TASK INPUT Block Start
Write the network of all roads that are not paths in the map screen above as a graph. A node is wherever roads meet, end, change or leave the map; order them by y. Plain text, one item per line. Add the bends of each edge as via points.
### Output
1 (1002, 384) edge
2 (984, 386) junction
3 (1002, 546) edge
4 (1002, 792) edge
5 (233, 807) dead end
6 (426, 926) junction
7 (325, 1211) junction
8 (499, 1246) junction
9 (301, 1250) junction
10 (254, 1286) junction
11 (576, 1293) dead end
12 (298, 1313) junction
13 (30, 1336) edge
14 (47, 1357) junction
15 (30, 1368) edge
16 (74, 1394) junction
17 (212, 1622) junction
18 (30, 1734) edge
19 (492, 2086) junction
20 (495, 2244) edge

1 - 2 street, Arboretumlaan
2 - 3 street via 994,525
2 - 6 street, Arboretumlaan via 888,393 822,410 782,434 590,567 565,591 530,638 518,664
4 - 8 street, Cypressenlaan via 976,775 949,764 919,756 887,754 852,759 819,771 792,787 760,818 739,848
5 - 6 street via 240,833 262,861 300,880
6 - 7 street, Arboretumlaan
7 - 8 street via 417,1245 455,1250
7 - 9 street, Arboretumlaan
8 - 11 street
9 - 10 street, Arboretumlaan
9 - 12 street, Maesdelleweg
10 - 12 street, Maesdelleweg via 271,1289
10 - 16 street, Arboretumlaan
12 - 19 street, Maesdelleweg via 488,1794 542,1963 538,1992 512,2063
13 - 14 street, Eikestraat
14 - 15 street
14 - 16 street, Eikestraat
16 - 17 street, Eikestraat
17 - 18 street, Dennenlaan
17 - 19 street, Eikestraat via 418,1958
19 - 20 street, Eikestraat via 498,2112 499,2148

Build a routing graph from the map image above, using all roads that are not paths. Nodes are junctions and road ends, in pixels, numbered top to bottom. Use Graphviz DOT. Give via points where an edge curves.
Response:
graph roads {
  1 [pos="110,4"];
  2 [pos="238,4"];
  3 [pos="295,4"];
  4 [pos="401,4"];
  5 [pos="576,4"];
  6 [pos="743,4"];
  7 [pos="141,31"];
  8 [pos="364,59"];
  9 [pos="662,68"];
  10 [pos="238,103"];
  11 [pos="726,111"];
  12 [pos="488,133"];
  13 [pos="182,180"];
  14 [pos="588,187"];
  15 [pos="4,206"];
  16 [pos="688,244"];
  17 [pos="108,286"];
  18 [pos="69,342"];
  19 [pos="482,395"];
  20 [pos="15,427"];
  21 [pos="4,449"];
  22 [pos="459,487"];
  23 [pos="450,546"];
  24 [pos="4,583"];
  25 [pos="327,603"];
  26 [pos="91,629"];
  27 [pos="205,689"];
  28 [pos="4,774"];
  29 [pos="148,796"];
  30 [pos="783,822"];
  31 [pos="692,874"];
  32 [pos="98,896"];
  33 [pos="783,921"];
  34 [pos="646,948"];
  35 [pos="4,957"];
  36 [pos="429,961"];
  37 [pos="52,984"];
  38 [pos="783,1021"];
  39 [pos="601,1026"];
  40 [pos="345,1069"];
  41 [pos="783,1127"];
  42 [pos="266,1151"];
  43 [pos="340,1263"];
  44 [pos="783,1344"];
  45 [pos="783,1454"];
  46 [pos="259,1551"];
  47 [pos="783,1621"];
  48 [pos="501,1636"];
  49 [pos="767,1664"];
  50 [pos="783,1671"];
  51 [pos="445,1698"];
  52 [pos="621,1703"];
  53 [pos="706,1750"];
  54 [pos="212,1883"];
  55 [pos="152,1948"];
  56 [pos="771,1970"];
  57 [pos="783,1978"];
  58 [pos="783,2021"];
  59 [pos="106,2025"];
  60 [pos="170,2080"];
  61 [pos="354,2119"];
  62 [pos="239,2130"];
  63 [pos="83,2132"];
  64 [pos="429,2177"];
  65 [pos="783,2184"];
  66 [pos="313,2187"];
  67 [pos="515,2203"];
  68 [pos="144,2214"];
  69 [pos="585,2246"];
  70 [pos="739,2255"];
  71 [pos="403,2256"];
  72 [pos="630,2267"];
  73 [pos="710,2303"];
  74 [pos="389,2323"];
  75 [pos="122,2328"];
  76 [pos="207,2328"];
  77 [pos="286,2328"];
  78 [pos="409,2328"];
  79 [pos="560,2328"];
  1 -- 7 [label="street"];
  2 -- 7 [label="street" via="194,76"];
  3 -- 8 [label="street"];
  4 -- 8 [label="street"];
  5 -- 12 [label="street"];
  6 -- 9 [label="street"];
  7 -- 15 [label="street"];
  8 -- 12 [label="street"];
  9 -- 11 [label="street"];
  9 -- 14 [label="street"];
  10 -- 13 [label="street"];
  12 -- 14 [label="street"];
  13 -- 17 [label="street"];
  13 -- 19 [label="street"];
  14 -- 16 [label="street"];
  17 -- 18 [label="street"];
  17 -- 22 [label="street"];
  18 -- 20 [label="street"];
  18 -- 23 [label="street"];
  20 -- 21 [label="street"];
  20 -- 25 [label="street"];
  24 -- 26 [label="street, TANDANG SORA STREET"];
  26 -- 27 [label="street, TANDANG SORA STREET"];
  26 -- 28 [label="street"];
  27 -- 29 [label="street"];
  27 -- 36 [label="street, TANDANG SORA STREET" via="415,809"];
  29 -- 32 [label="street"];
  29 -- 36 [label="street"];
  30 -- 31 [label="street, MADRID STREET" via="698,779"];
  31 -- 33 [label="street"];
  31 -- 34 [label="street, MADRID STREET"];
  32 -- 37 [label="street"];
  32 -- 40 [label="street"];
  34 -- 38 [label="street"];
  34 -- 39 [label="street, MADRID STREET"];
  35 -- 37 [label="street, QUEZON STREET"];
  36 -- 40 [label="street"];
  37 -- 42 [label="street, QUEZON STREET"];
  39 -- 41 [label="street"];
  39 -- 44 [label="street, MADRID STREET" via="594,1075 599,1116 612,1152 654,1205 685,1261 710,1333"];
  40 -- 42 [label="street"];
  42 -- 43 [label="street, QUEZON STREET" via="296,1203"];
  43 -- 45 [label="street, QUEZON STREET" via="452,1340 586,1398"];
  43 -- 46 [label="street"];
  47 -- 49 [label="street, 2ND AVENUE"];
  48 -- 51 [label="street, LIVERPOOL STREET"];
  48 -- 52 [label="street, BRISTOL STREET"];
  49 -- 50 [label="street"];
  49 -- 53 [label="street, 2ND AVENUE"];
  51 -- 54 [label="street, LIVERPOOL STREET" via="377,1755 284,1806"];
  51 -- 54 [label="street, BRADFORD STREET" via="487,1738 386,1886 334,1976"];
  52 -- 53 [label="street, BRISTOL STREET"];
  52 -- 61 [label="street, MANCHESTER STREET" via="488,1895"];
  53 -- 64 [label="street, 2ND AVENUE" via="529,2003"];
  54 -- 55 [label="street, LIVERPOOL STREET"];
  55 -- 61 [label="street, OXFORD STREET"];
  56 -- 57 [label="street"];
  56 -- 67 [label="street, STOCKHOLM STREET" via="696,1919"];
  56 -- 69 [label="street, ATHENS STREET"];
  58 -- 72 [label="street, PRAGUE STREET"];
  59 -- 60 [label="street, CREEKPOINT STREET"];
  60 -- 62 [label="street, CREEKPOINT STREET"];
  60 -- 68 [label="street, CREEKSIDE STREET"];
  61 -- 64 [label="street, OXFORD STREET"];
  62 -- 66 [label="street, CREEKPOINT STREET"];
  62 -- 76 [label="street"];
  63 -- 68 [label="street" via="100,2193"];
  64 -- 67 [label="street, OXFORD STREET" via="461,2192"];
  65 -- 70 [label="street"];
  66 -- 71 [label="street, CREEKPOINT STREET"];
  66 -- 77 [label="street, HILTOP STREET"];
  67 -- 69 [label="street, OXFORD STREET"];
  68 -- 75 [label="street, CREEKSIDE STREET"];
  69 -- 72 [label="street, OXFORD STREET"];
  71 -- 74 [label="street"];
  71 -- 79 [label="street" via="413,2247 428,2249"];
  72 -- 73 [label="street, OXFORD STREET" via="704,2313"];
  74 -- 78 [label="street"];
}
TASK INPUT Block End
▶ [WORK REQUEST]: Check each line of the listing above, and copy it if it contains the word "OXFORD".

▶ [WRITTEN RESPONSE]:
  55 -- 61 [label="street, OXFORD STREET"];
  61 -- 64 [label="street, OXFORD STREET"];
  64 -- 67 [label="street, OXFORD STREET" via="461,2192"];
  67 -- 69 [label="street, OXFORD STREET"];
  69 -- 72 [label="street, OXFORD STREET"];
  72 -- 73 [label="street, OXFORD STREET" via="704,2313"];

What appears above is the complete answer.